## DOCUMENT EXTRACT

Thread: regex (from TODO)

regex (from TODO)

From
Karel Zak - Zakkr
Date:
In the PostgreSQL TODO is "Get faster regex() code from Henry Spencer..".
I look at current available regex used (a example) in apache, php, .etc. But
if I look at changes (via diff) between PostgreSQL's regex and more new
regex in PHP4 it is very same. A differentions are that in new regex code
are all values marks as 'register' and this new regex not support MULTIBYTE.
It is without any relevant changes (or 'register' is really fastly?).
What means TODO? 
The PG's regex use malloc -- why not MemoryContext?
                        Karel



Re: [HACKERS] regex (from TODO)

From
Bruce Momjian
Date:
> 
> 
>  In the PostgreSQL TODO is "Get faster regex() code from Henry Spencer..".
> 
>  I look at current available regex used (a example) in apache, php, .etc. But
> if I look at changes (via diff) between PostgreSQL's regex and more new
> regex in PHP4 it is very same. A differentions are that in new regex code
> are all values marks as 'register' and this new regex not support MULTIBYTE.
> It is without any relevant changes (or 'register' is really fastly?).
> 
>  What means TODO? 
> 
>  The PG's regex use malloc -- why not MemoryContext?

Henry has new code that is faster, and he has put it only in TCL so far.
I am waiting for a library version of it that we can include.

--  Bruce Momjian                        |  http://www.op.net/~candle pgman@candle.pha.pa.us               |  (610)
853-3000+  If your life is a hard drive,     |  830 Blythe Avenue +  Christ can be your backup.        |  Drexel Hill,
Pennsylvania19026
 


Re: [HACKERS] regex (from TODO)

From
Tatsuo Ishii
Date:
>  In the PostgreSQL TODO is "Get faster regex() code from Henry Spencer..".
> 
>  I look at current available regex used (a example) in apache, php, .etc. But
> if I look at changes (via diff) between PostgreSQL's regex and more new
> regex in PHP4 it is very same. A differentions are that in new regex code
> are all values marks as 'register' and this new regex not support MULTIBYTE.

Actually Henry has never supported MULTIBYTE:-) We modified his code
so that we could support it.

> It is without any relevant changes (or 'register' is really fastly?).

I vaguely recall that we decided that 'register' did nothing good with
modern compilers, and it'd be better to let the optimizer determine
what variables should be assigned to registers.

>  What means TODO? 

That means "get faster code from Henry and modify it if it does not
support MULTIBYTE" -- I guess.

>  The PG's regex use malloc -- why not MemoryContext?

Probably because the regex caches the results of regcomp in a static
area which points to a malloced memory allocated while compiling a
regular expression. However, for the regexec stage we might be able to
use palloc instead of malloc. I'm not sure if this would result in a
any better performance, though.
--
Tatsuo Ishii

## STATED GOAL
Quote the passage of the PostgreSQL regex thread above verbatim, from "I vaguely recall" to "-- I guess.".

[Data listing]
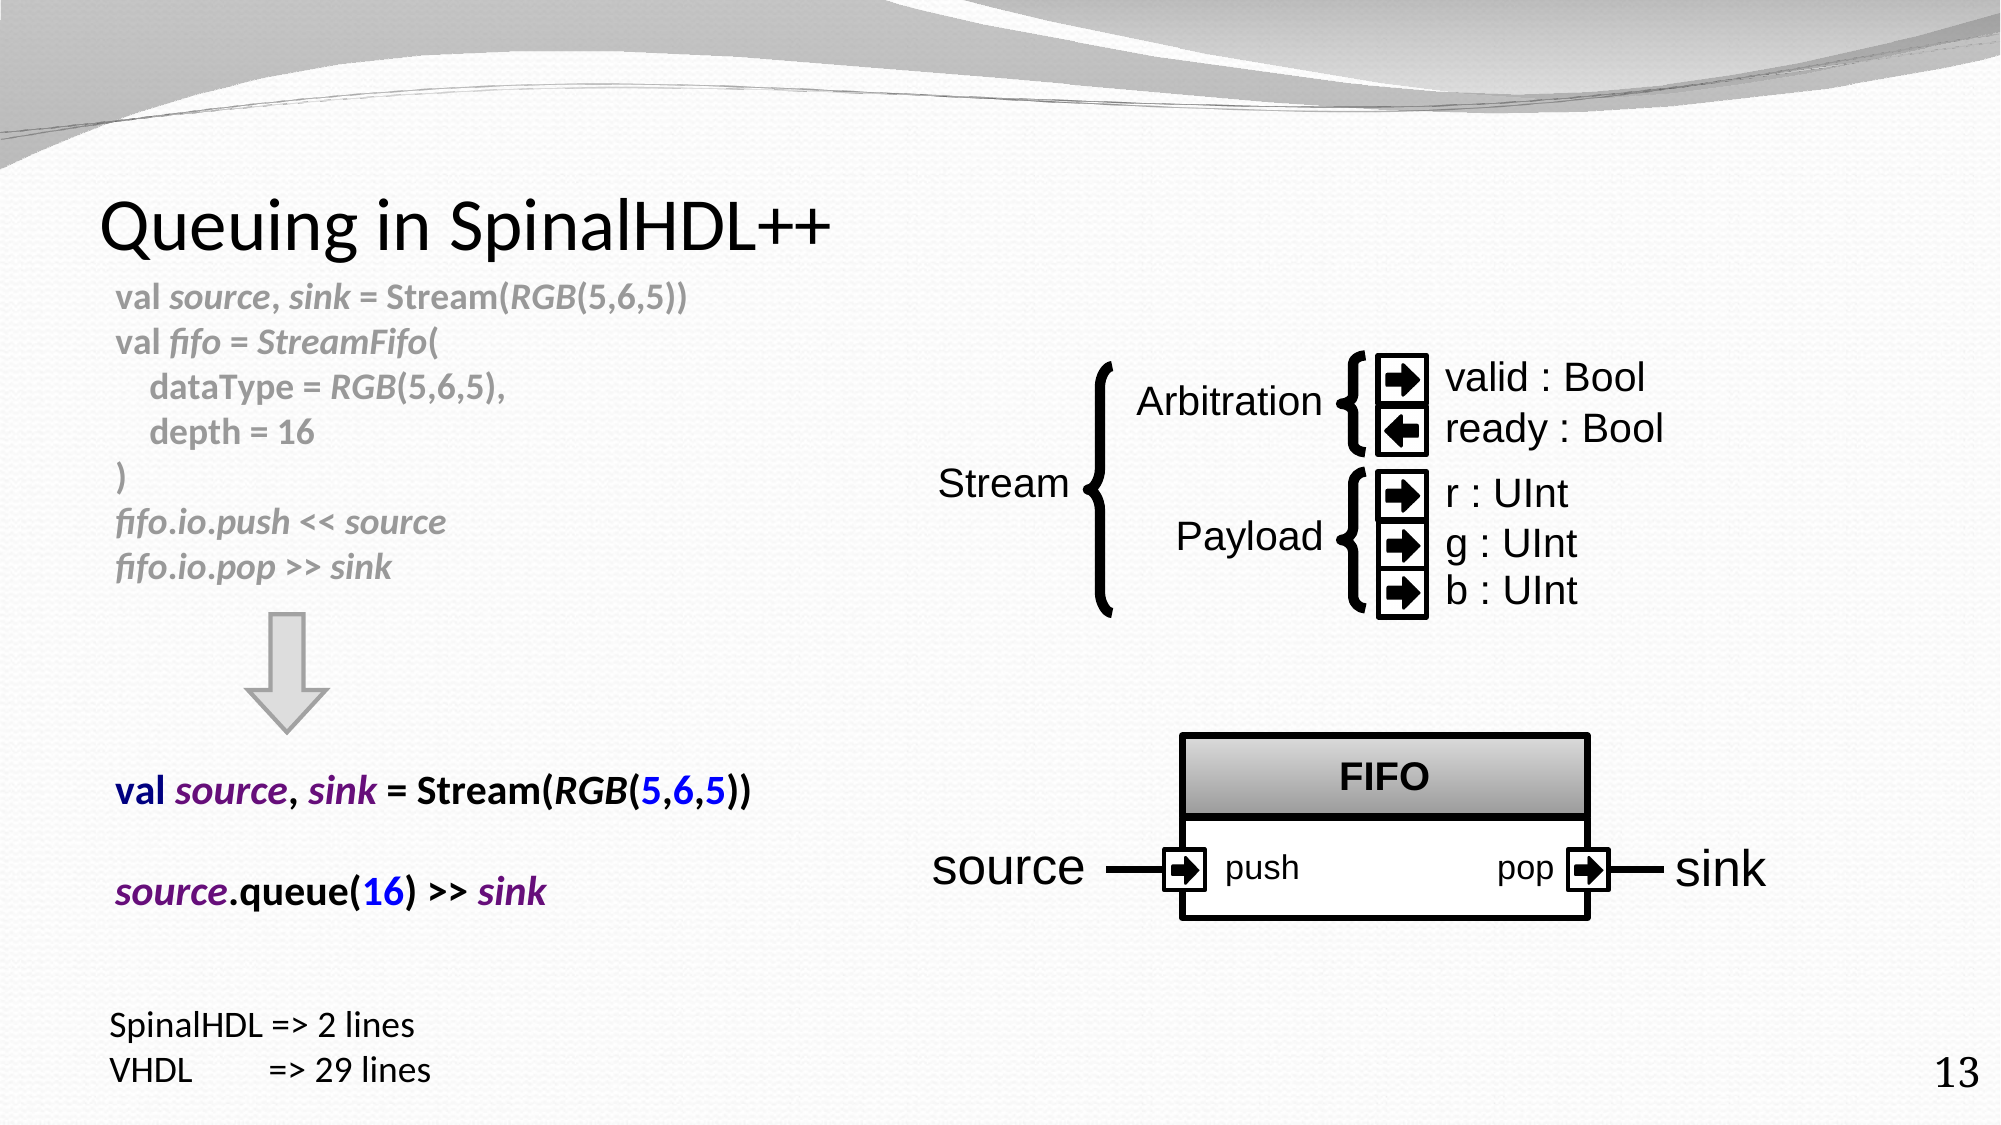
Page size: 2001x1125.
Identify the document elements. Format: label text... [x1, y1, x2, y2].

text_box val source, sink = Stream(RGB(5,6,5)) source.queue(16) >> sink [100, 755, 875, 971]
text_box SpinalHDL => 2 lines VHDL => 29 lines [94, 992, 565, 1098]
text_box <numéro> [1813, 1042, 1981, 1103]
picture [0, 0, 2001, 1125]
text_box [247, 614, 326, 733]
title Queuing in SpinalHDL++ [99, 78, 1985, 266]
text_box val source, sink = Stream(RGB(5,6,5)) val fifo = StreamFifo( dataType = RGB(5,6,5), depth = 16 ) fifo.io.push << source fifo.io.pop >> sink [100, 265, 709, 686]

## TASK SOLUTION
I vaguely recall that we decided that 'register' did nothing good with
modern compilers, and it'd be better to let the optimizer determine
what variables should be assigned to registers.

>  What means TODO? 

That means "get faster code from Henry and modify it if it does not
support MULTIBYTE" -- I guess.